Beginning with the line where "Sテレビ『ぐっジョブ！』取材撮影♪" occurs, set down each line of the records through the final one, exactly and without additions.

___ DATA TO USE

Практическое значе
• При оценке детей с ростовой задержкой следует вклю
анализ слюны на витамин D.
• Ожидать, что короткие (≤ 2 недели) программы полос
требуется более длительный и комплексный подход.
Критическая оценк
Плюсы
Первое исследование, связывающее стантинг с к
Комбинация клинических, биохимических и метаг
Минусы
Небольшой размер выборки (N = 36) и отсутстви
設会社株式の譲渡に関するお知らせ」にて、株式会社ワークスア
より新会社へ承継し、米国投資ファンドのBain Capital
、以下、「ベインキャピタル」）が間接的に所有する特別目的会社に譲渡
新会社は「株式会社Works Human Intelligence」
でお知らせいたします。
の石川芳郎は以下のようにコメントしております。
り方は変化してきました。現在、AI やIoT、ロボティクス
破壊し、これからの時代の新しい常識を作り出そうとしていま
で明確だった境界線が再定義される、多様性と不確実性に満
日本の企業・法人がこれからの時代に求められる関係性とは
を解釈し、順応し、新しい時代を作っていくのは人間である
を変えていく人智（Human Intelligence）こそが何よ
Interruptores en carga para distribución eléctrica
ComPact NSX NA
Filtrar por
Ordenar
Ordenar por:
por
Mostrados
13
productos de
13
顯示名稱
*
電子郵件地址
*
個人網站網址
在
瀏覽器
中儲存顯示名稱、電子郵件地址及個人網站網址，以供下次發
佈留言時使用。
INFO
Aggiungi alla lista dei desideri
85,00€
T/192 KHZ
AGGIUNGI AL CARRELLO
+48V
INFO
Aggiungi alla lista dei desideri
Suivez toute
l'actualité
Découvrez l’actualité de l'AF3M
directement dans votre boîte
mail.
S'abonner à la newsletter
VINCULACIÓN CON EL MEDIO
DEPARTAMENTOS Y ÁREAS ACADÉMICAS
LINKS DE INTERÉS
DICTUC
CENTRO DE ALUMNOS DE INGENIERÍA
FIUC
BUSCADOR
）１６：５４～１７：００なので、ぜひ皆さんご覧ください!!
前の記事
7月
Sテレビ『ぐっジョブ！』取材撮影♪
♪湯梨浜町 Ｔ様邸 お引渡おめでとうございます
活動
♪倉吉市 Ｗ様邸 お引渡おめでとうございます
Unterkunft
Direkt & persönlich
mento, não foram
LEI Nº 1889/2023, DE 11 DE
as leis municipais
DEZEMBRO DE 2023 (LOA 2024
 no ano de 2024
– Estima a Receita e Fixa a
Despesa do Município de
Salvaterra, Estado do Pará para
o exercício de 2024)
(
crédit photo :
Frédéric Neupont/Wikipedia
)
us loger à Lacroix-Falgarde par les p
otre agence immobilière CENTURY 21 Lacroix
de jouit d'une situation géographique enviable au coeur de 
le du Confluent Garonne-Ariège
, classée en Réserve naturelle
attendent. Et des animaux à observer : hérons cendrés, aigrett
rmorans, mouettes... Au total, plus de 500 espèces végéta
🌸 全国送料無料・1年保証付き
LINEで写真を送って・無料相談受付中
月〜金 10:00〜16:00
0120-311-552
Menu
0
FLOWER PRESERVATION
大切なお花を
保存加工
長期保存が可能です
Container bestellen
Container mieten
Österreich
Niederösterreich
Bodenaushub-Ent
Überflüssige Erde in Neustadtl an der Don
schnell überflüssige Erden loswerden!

______

• [WRITTEN RESPONSE]
Sテレビ『ぐっジョブ！』取材撮影♪
♪湯梨浜町 Ｔ様邸 お引渡おめでとうございます
活動
♪倉吉市 Ｗ様邸 お引渡おめでとうございます
Unterkunft
Direkt & persönlich
mento, não foram
LEI Nº 1889/2023, DE 11 DE
as leis municipais
DEZEMBRO DE 2023 (LOA 2024
 no ano de 2024
– Estima a Receita e Fixa a
Despesa do Município de
Salvaterra, Estado do Pará para
o exercício de 2024)
(
crédit photo :
Frédéric Neupont/Wikipedia
)
us loger à Lacroix-Falgarde par les p
otre agence immobilière CENTURY 21 Lacroix
de jouit d'une situation géographique enviable au coeur de 
le du Confluent Garonne-Ariège
, classée en Réserve naturelle
attendent. Et des animaux à observer : hérons cendrés, aigrett
rmorans, mouettes... Au total, plus de 500 espèces végéta
🌸 全国送料無料・1年保証付き
LINEで写真を送って・無料相談受付中
月〜金 10:00〜16:00
0120-311-552
Menu
0
FLOWER PRESERVATION
大切なお花を
保存加工
長期保存が可能です
Container bestellen
Container mieten
Österreich
Niederösterreich
Bodenaushub-Ent
Überflüssige Erde in Neustadtl an der Don
schnell überflüssige Erden loswerden!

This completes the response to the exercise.